DDR Version V1.06 20171026
In
300MHz
DDR3
Bus Width=32 col=10 Bank=8 Row=15 CS=2 Die Bus-Width=16 Size=2048MB
mach:14
OUT
Boot1 Realease Time:2017-06-12, version: 2.37
  1. See if the display is normal.

    Although the CPU stopped when the system crashed, VOP will still repeat reading the data from the DDR and displaying it on the screen. Therefore, when the crash occurs, you can directly observe the displayed situation to preliminary judge the status of the DDR at this time.

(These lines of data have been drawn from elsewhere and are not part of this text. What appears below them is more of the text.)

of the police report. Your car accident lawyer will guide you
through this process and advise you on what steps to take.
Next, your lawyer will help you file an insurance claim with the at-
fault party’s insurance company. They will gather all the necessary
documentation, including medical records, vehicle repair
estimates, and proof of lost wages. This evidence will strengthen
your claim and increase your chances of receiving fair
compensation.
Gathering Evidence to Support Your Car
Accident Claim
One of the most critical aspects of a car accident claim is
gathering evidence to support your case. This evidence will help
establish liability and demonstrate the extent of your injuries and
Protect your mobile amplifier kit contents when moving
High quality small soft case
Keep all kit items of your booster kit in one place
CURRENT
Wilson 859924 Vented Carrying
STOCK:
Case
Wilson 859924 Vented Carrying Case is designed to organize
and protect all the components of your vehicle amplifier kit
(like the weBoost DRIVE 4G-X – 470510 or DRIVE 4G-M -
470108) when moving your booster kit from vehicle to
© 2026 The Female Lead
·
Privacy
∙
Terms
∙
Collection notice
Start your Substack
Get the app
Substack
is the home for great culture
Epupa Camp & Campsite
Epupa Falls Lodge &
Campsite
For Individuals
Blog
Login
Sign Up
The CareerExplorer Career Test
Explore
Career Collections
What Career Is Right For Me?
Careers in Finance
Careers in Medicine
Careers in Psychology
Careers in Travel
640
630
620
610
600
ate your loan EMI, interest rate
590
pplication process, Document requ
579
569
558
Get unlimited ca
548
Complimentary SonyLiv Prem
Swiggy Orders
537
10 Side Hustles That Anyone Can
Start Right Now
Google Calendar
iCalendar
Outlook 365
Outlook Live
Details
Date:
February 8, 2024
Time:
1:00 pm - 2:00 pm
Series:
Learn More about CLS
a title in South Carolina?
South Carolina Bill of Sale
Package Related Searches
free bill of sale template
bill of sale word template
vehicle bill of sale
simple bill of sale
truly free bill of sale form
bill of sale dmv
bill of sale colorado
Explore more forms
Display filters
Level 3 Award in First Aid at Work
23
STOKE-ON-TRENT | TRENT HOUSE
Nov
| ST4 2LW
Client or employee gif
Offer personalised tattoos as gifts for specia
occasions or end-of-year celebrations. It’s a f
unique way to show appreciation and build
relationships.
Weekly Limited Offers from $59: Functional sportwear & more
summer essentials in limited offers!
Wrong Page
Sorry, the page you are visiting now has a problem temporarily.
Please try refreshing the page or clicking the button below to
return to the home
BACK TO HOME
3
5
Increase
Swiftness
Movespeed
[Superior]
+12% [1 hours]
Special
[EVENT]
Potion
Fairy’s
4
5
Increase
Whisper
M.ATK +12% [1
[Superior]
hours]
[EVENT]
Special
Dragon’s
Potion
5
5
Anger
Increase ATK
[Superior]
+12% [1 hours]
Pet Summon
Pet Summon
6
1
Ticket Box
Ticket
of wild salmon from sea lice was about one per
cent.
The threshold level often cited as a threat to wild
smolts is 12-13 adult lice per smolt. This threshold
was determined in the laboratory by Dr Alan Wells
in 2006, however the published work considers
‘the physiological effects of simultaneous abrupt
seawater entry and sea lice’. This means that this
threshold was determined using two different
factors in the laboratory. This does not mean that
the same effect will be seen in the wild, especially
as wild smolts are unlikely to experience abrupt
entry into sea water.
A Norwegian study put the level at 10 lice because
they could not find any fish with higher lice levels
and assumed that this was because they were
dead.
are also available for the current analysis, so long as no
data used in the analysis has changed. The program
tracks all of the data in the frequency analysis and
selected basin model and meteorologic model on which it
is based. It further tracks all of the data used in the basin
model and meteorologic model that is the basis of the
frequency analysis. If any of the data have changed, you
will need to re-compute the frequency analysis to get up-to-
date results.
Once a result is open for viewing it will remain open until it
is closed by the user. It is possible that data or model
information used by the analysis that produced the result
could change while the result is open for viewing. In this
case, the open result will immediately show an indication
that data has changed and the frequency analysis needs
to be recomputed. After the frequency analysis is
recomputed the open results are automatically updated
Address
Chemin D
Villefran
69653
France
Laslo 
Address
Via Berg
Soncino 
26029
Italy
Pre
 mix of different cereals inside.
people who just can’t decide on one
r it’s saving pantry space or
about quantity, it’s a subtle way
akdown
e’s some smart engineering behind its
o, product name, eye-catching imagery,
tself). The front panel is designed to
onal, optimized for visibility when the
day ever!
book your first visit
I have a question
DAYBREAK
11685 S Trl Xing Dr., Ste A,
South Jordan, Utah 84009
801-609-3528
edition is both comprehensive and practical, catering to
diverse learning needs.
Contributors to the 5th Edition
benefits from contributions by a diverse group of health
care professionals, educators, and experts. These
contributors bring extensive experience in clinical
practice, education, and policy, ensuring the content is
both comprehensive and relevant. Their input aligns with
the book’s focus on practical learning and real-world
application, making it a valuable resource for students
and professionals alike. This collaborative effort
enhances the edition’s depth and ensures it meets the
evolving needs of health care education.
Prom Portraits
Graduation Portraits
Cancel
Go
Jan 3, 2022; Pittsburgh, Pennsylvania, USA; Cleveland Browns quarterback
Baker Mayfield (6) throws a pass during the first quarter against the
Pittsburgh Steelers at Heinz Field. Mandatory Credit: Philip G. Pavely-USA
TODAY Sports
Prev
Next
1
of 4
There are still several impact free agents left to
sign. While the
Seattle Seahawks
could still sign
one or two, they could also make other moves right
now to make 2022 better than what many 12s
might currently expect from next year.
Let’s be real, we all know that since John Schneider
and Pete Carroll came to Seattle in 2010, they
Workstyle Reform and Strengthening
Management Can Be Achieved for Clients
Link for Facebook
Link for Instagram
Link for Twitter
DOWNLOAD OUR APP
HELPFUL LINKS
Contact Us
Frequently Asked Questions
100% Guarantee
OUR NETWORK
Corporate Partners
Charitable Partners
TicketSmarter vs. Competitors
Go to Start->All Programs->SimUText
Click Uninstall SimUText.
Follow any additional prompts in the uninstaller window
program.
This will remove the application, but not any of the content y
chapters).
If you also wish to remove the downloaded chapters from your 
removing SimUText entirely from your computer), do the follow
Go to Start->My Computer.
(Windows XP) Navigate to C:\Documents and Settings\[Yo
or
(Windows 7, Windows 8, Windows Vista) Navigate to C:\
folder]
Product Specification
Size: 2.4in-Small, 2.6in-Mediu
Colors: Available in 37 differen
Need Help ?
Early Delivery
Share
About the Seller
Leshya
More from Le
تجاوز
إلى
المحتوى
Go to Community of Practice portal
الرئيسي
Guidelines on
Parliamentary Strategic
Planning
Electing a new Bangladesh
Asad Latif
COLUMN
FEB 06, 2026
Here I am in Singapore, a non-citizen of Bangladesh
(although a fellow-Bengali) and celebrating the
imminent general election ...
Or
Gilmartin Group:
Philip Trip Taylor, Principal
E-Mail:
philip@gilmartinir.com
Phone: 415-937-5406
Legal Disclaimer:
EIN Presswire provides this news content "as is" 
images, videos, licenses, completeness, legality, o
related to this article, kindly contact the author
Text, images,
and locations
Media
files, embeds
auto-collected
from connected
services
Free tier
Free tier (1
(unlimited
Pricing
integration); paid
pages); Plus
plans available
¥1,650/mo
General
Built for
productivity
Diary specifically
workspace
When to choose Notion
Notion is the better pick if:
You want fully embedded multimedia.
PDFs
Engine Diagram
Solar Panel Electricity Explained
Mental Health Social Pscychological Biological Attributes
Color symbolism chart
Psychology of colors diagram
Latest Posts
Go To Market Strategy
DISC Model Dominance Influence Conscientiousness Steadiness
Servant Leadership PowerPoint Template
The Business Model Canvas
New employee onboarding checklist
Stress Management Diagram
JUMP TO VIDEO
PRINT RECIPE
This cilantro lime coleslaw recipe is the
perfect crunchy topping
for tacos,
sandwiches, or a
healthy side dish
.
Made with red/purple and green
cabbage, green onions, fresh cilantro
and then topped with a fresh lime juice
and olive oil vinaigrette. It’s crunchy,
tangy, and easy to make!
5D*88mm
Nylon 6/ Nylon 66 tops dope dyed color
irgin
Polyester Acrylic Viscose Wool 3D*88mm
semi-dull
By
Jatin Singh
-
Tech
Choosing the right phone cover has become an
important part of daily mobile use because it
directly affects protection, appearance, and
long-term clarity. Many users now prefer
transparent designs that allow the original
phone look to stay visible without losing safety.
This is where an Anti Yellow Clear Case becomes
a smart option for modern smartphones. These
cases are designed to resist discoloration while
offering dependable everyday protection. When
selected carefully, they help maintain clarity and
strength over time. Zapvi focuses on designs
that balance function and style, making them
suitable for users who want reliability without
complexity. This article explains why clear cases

    1. If display normal, it means that the DDR can be accessed normally, but it does not mean that the crash is not related to the DDR.
    2. If display by mistake:
      • As the picture as shown below, it may be that the DDR is in an inaccessible state during the DDR frequency scaling process. At this time, you can try fixing the DDR frequency. Or it may be DDR controller logically error caused by power issue. Display-Mistake_1
      • As shown picture below, we call it "Ghosting", there is a similar situation triggered by the incompleted reference layer of the board. The way to fix it is trying raise the VCC_DDR voltage to 1.6V or bypassing the dll of DDR. Display-Mistake_2
  2. Troubleshoot if it is a power issue

    1. Fix the CPU/GPU to a lower frequency and raise the ARM/Logic voltage to inspect if there is any improvement. If works, this bug may be a power issue.
    2. Review the layout to inspect if there is a problem with the power supply.
    3. Measure power noise.
  3. Troubleshoot signal integrity problem

    1. Reduce the DDR frequency to inspect if there is a significant improvement. If it does, it is likely to be a signal integrity problem.
    2. Ask RK hardware department for review the layout and gerber files, check if the routing is reasonable and the reference layer is integrated.
    3. Strengthen or weaken drive strength or ODT strength appropriately to inspect if there is any improvement
    4. Change the resistance of RZQ to inspect if there is any improvement.As there are some 220ball LPDDR3 need to minify the RZQ or remove the drive strength to work.
  4. DDR from uncertain supplier

    For these DDR, if the power supply, the signal quality looks no problem, you can only suspect that there may be a problem with the storage unit. Try the below method:

    1. Try turning off pd_idle, sr_idle.
    2. For situation of "Ghosting", try bypassing DRAM DLL.
    3. Some of the storage unit's bug can be tested by the DDR test tool,which are tested more by the DDR test tool 'March' at present. It should be noticed that the DDR test tool is only used as an auxiliary tool. The test tool result does not mean that the DDR or board stability no problem at all.